┌─ DATA FOR PROCESSING

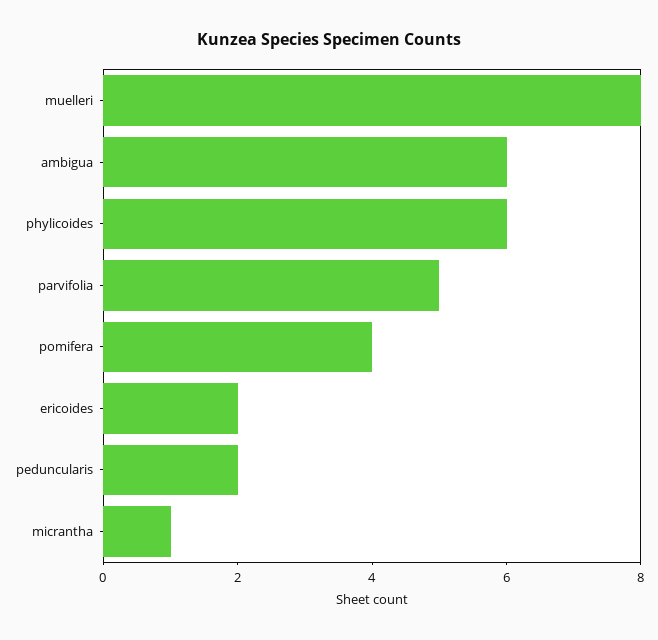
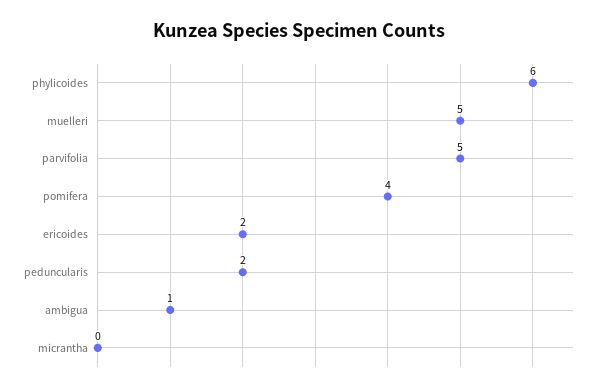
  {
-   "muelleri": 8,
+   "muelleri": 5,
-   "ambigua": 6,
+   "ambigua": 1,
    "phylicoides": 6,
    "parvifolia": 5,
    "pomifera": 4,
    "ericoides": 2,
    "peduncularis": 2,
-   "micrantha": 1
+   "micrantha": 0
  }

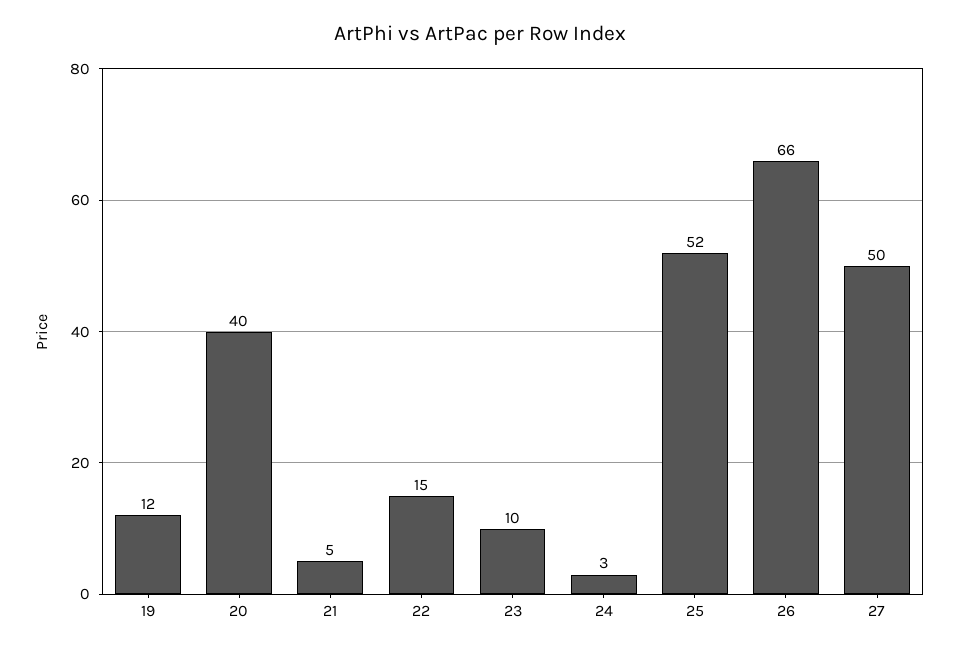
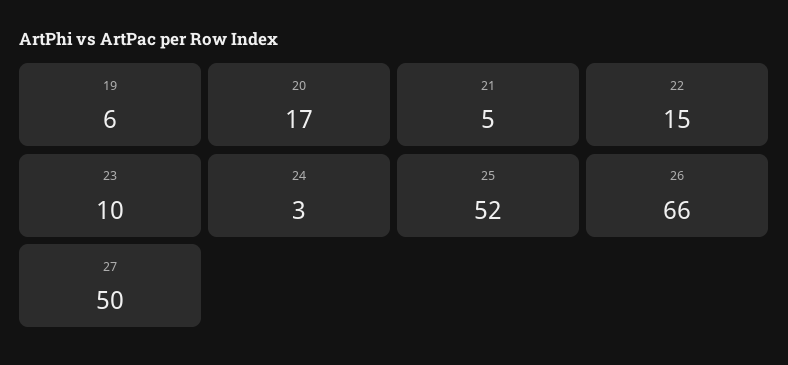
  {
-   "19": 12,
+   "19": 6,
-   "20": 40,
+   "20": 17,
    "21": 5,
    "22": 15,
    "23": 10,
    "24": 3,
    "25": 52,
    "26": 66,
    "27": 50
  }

└─
┌─ DATA FOR PROCESSING

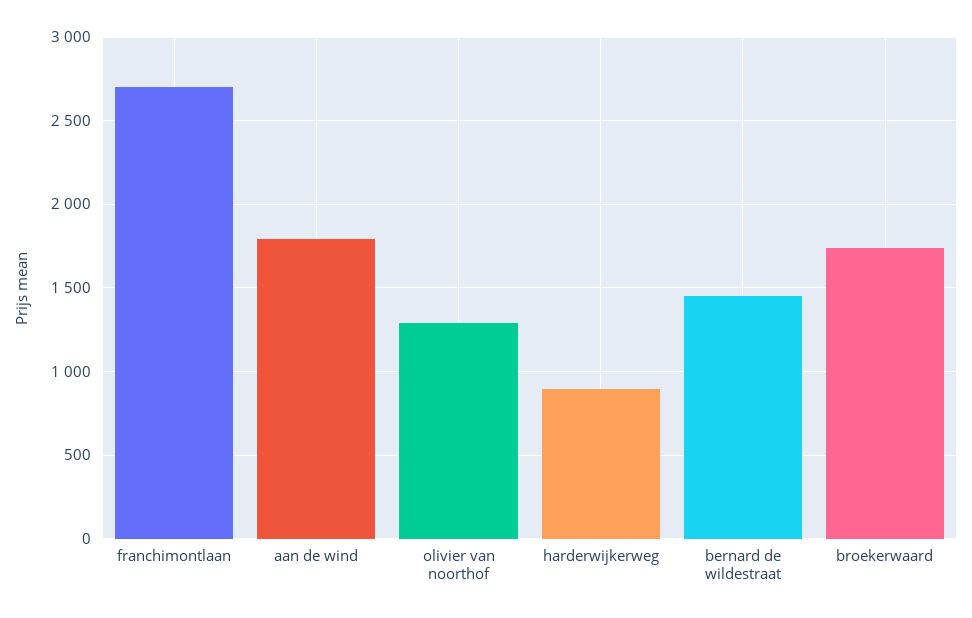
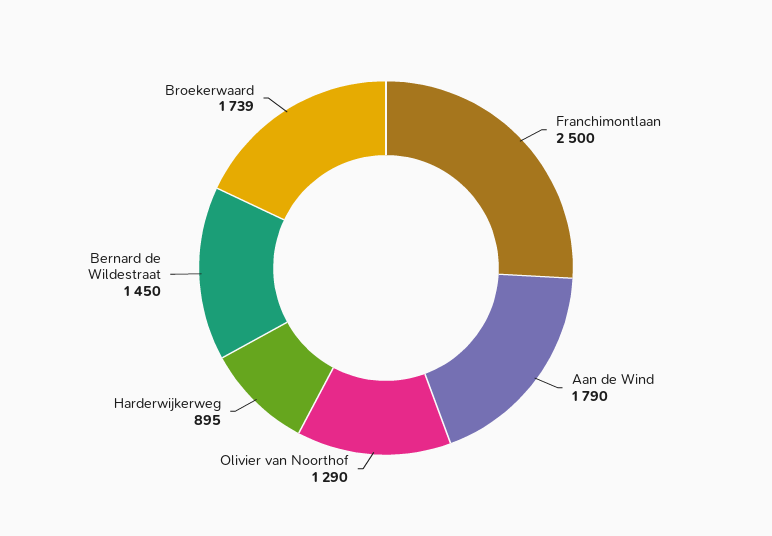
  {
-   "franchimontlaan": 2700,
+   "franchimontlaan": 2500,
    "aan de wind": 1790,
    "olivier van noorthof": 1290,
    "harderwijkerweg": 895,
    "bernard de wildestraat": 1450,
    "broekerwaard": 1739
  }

└─
┌─ DATA FOR PROCESSING

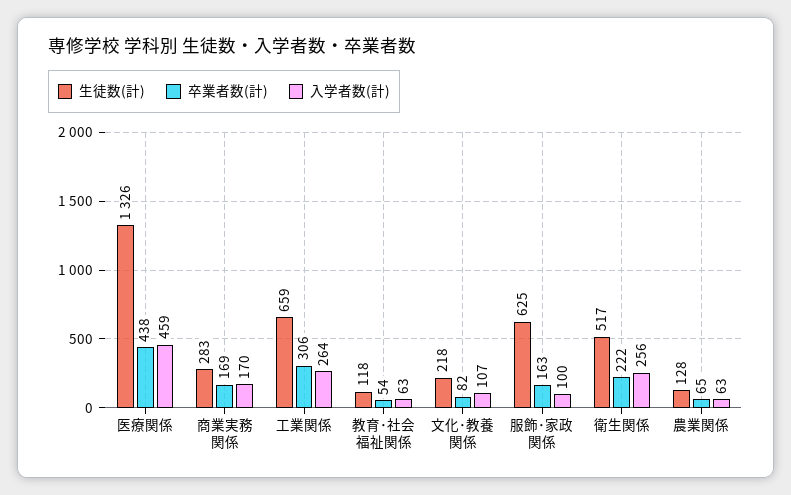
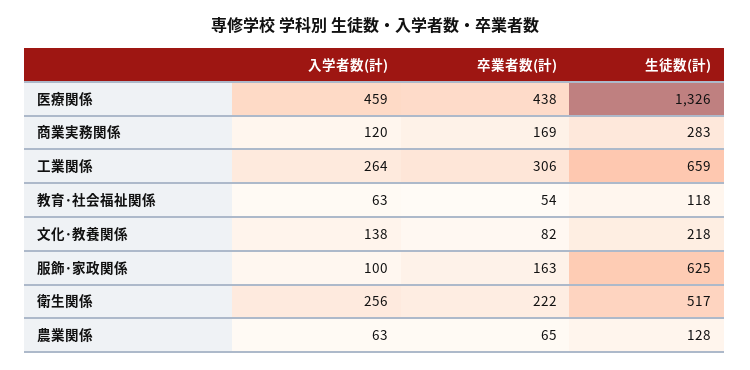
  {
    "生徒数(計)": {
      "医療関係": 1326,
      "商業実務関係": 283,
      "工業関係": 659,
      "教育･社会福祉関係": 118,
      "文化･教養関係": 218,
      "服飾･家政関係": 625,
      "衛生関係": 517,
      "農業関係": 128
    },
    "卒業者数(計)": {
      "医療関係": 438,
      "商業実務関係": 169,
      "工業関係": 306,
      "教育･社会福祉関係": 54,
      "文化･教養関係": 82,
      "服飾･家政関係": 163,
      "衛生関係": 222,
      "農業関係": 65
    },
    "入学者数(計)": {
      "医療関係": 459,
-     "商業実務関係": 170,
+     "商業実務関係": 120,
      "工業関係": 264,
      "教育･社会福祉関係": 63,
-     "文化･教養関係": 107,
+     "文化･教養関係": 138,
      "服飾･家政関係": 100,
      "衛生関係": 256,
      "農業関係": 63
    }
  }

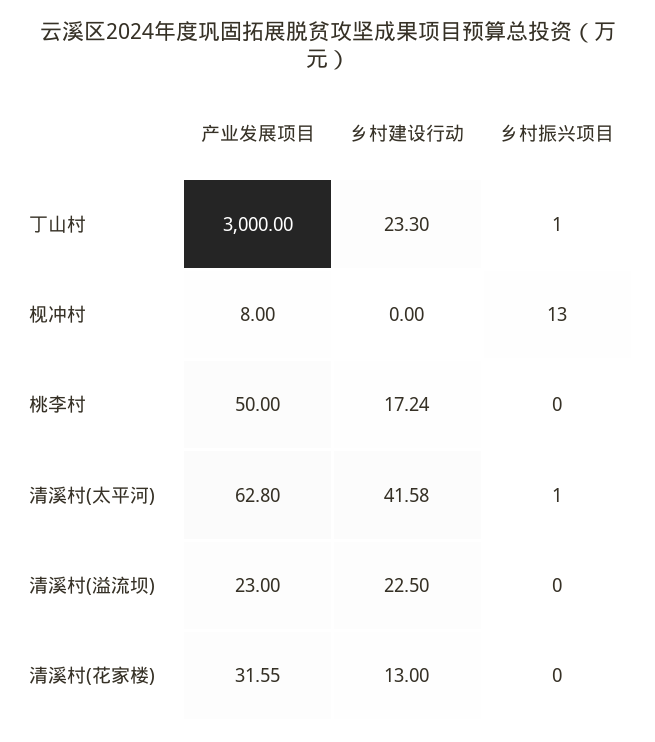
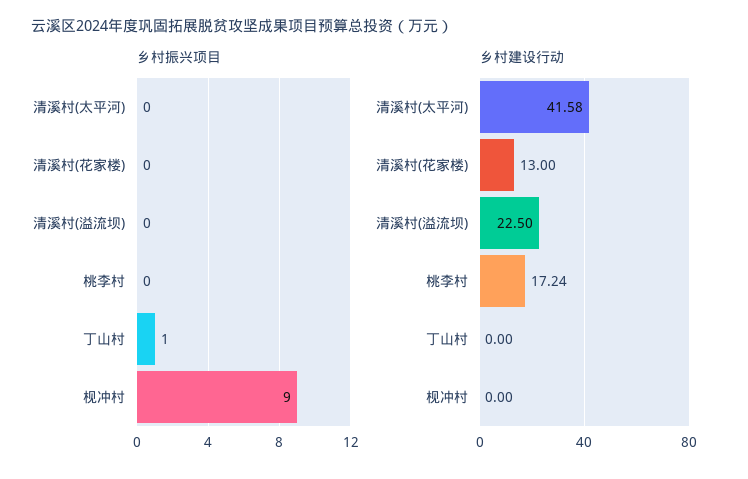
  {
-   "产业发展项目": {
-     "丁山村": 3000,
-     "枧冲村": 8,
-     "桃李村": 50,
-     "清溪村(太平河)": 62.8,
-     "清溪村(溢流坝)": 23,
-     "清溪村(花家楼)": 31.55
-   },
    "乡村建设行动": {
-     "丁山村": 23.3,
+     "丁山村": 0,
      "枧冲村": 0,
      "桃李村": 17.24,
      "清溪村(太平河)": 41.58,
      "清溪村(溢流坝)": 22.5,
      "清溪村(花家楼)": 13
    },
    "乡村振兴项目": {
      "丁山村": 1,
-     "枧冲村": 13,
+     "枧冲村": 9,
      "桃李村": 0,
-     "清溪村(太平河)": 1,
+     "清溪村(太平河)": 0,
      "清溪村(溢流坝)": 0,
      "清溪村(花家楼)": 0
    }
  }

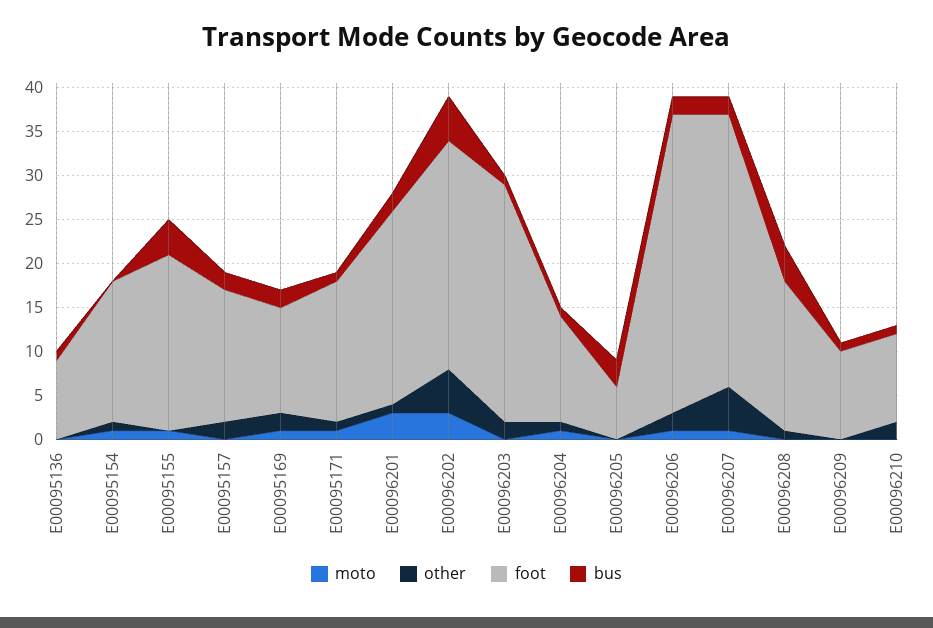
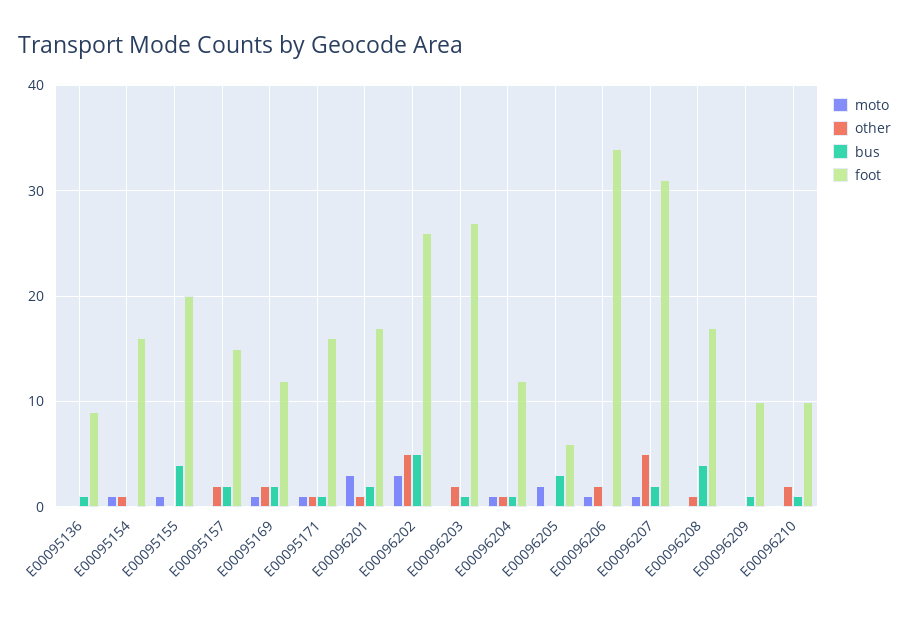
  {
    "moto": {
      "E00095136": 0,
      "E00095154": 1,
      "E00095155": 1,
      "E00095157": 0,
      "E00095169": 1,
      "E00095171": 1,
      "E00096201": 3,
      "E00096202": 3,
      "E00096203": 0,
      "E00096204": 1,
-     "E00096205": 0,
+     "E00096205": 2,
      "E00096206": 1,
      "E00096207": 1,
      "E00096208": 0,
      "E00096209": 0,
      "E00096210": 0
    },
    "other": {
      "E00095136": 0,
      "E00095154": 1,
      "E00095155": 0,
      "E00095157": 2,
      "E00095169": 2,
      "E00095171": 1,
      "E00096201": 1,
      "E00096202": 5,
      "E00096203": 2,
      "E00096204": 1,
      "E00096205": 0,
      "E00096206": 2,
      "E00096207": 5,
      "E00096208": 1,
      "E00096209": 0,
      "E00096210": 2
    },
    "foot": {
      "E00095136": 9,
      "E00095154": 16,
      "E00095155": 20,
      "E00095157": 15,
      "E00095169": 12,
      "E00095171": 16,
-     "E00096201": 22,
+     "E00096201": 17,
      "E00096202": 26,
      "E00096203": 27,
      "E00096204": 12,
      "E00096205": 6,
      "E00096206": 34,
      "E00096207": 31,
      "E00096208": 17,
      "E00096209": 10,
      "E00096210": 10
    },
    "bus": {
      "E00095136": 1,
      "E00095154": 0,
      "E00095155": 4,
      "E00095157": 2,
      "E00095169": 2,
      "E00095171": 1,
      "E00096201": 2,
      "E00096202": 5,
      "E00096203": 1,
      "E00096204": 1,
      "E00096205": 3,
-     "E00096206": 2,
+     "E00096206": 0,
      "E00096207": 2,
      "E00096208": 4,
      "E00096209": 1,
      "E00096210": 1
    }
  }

└─

INSTRUCTION:
Whenever a line of the records holds the string "franchimontlaan", pick it out and copy it.

EXERCISE OUTPUT:
-   "franchimontlaan": 2700,
+   "franchimontlaan": 2500,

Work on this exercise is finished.